Every two years the UN Biodiversity Summit makes a show of addressing these issues. This year's meeting revolved around implementing the commitments made at the previous summit two years ago, from reducing subsidies for biodiversity-destroying companies to increasing urban green space, and biodiversity finance—mechanisms by which wealthy countries, mostly in the Global North, can fund conservation of the biodiversity-rich places, mostly in poor countries in the Global South, whose natural resources were plundered to enrich the Global North. There were earnest discussions of wealthy countries paying their fair share, of private-sector mobilization through "biodiversity credits," and of giving Indigenous Peoples a substantive role in negotiations.

None of it is working. Despite 16 Biodiversity COPs over the past 30 years, biodiversity is in freefall. Monitored wildlife species populations worldwide have crashed 73 percent over the past 50 years. One million face extinction over the next century.

Agriculture, particularly animal agriculture, is a major greenhouse gas emitter and by far the greatest threat to biodiversity. Grazing land for livestock and cropland devoted to their feed occupy 40 percent of the planet's ice-free land area, rendering it inhospitable to the vast majority of other creatures. Overfishing poses by far the greatest threat to sea life, as global production of fish and seafood has quadrupled over the past 50 years.

The solution seems obvious enough: adopt plant-based diets. But as with the climate summits hosted by petrostates, among the "stakeholders" represented at Biodiversity COP meetings are lobbyists for the meat industry.

The best efforts of vegan and vegetarian movements over the past 50 years have been outpaced by population growth adding 4 billion people, most of whom seek a North American-style, meat-heavy diet.

Meat consumption has been rising steadily with the growth of the global middle class, which already comprises half the world's population and will reach 5 billion by 2030 - with the most rapid growth concentrated largely in China and India. Along with more meat, its consumption aspirations include more highly processed foods, personal automobiles, gadgets, appliances, vacations, and fast fashion that have put biodiversity loss and climate change into overdrive.

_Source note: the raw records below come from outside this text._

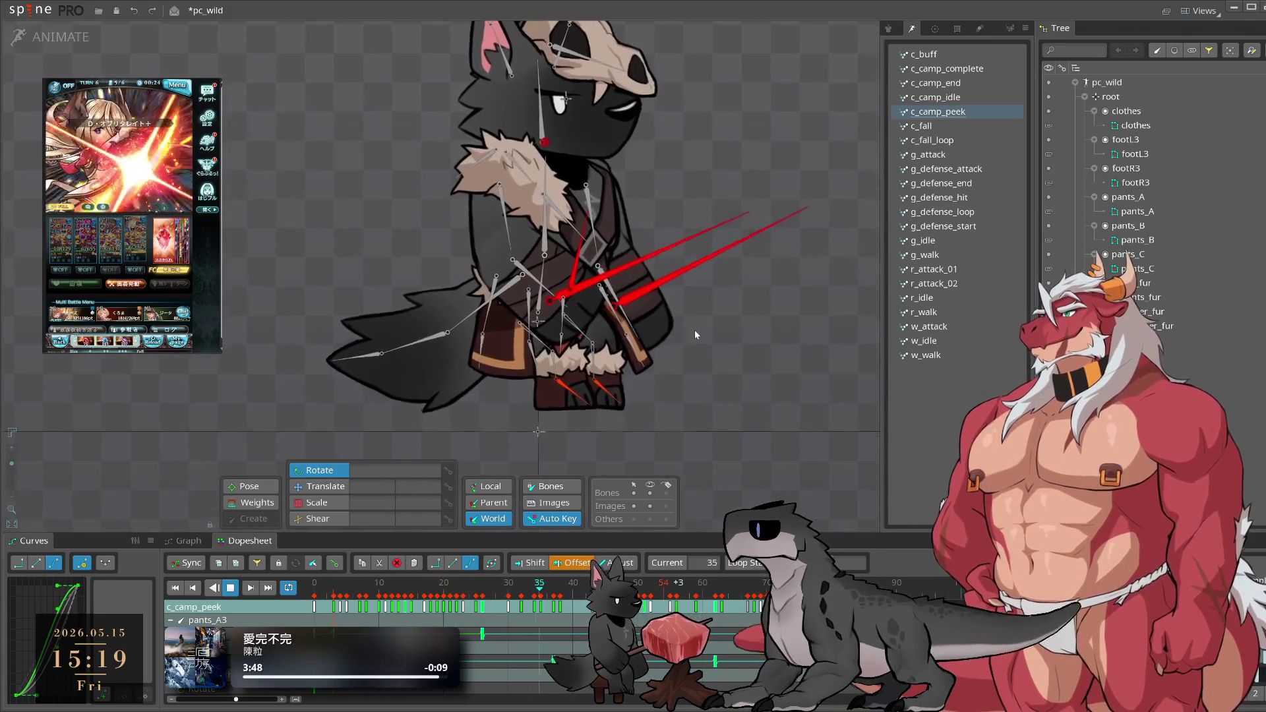
{"action": "left_click", "coordinate": [967, 126]}
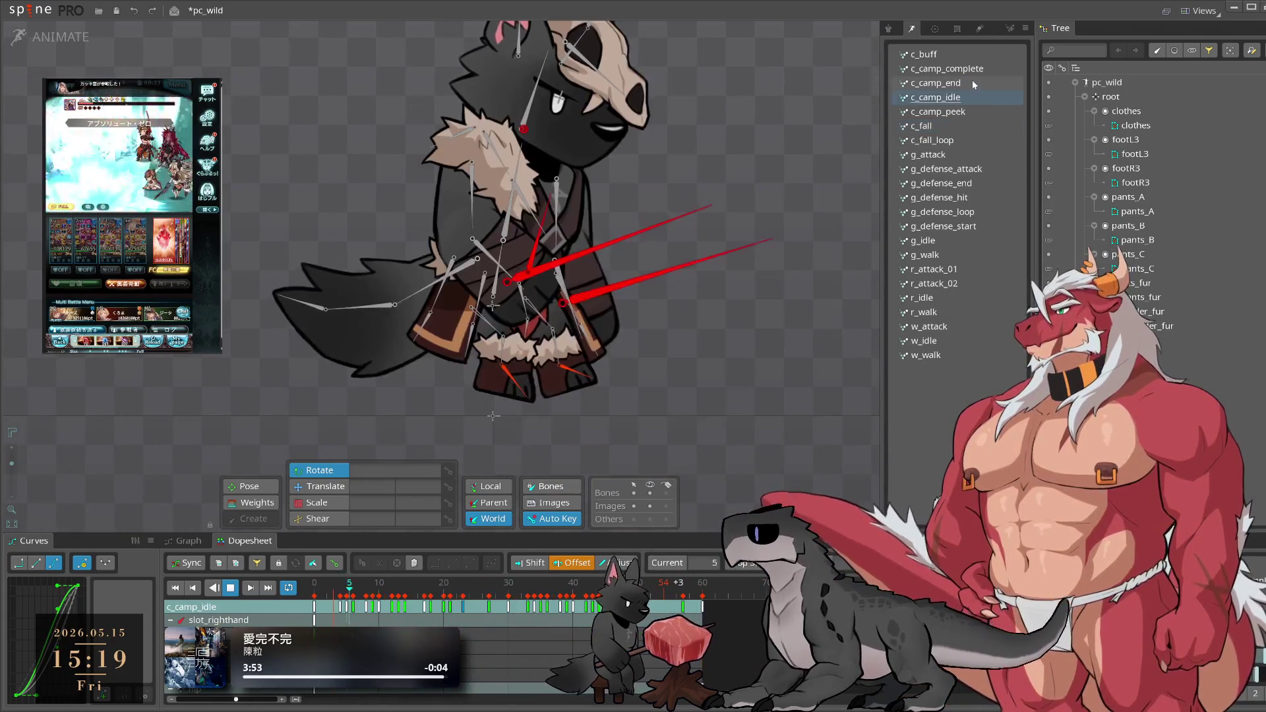
{"action": "left_click", "coordinate": [972, 82]}
{"action": "left_click", "coordinate": [967, 111]}
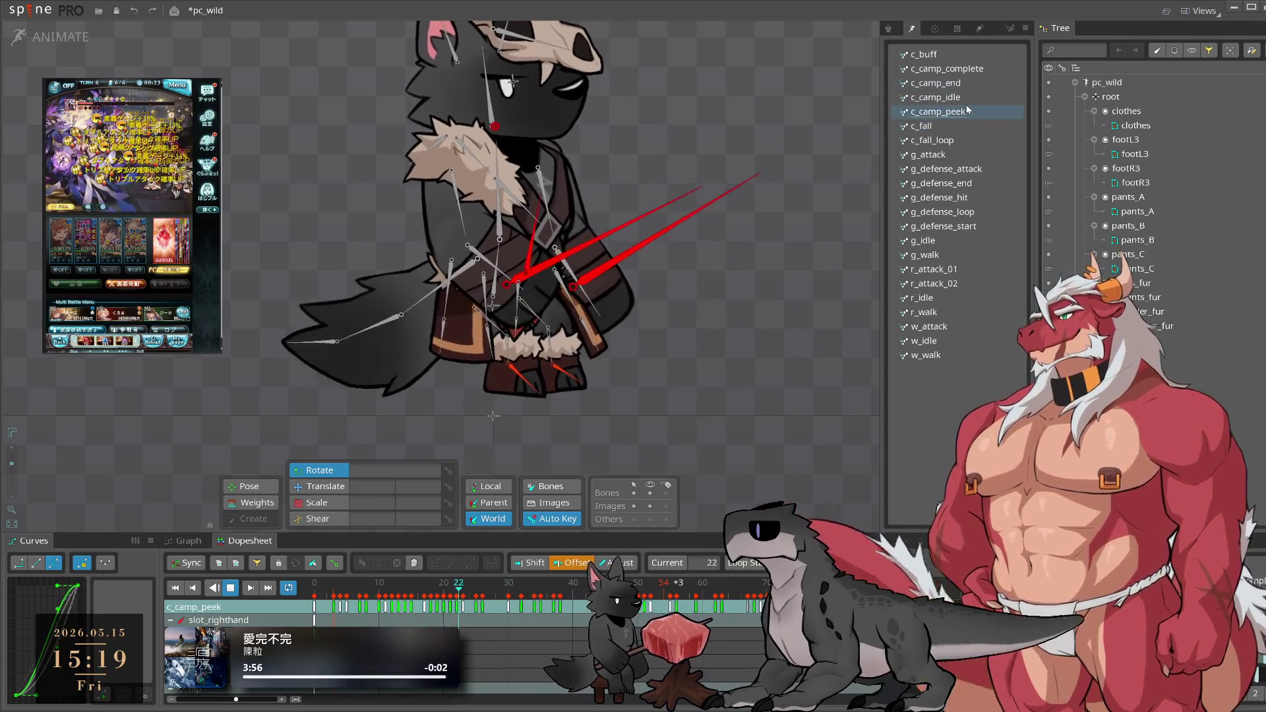
{"action": "left_click_drag", "start_coordinate": [603, 384], "coordinate": [698, 369]}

It is absurd for apologists for these trends to try to parse out the relative impacts of population vs. consumption. They go hand-in-glove and set up a multiplier effect of devastating impacts on the natural world. Extinction rates and human population growth march in lockstep, tracing parallel paths of exponential growth since 1800.

This points up an approach to conservation that should be at the top of the UN summit agenda: stabilizing and reducing human population through concerted, rights-based, voluntary international family planning.

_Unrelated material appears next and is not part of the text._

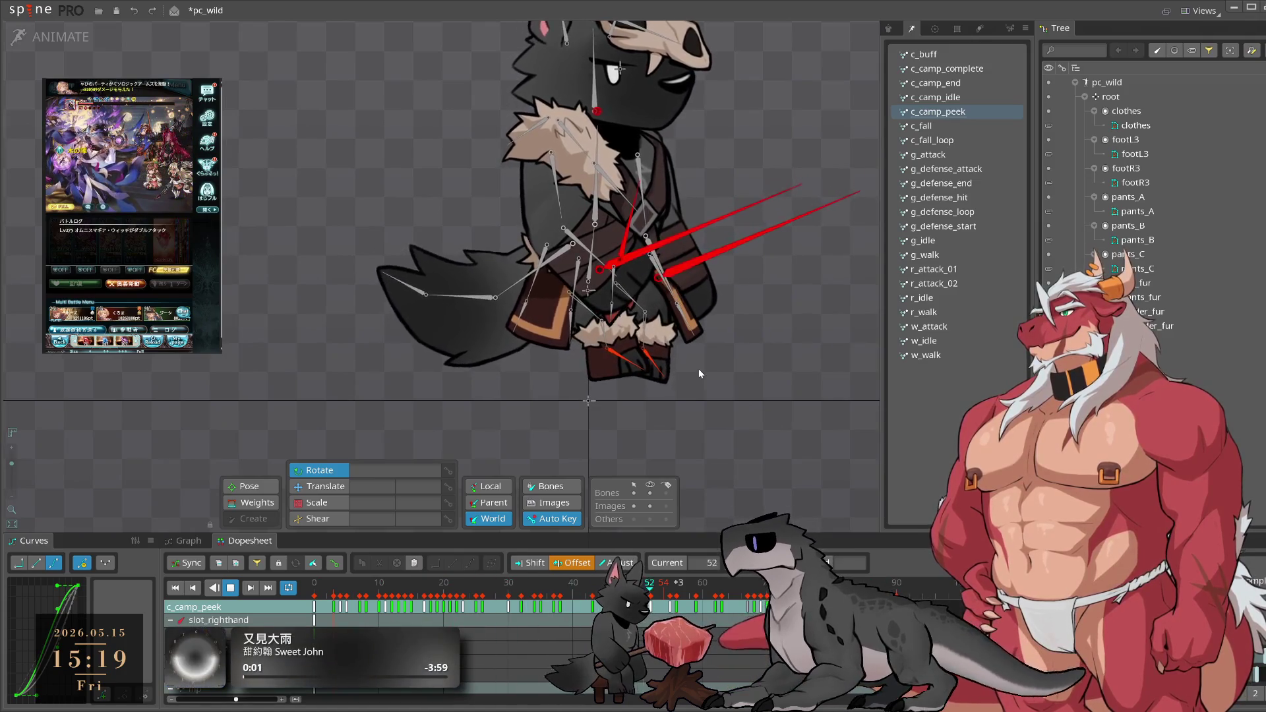
{"action": "left_click_drag", "start_coordinate": [593, 369], "coordinate": [609, 401]}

Despite hand wringing over population decline in certain countries, global population is still growing by 80 million people each year. That growth is concentrated in poorer countries, where women and girls lack reproductive choice or empowerment, making it hard for them to resist powerfulpronatalist pressures from husbands who forbid contraceptive use, political leaders who ban abortions, and cultures that glorify childbearing and forbid discussion of alternatives.

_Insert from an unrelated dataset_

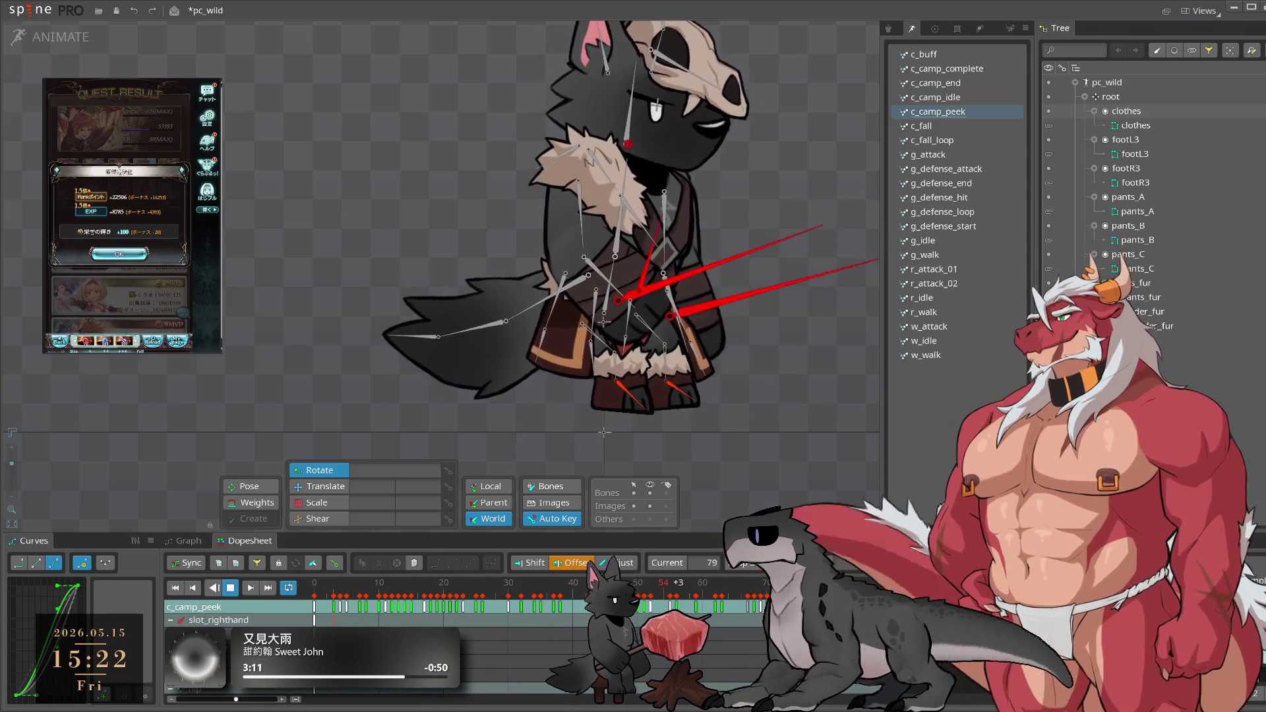
{"action": "left_click", "coordinate": [119, 257]}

Wherever women gain some ability to control their reproductive choices, birth rates fall, which underscores how family planning upholds human rights for women and girls while also protecting the environment and climate. Yet at no time have biodiversity or climate summits seriously considered the need to scale back human population or consumption.

After decades of failure, it is time to exhort the UN, the NGO community, and world leaders to embrace the goal of contracting the human enterprise and its planetary impact, and make massive international investments in family planning, education, and empowerment of women and girls. Unless and until we stop ducking population and consumption issues, we won't be able to stabilize the climate or redress biodiversity loss.

Kirsten Stade is a conservation biologist and communications manager of the NGO Population Balance

The views expressed in this article are the writer's own.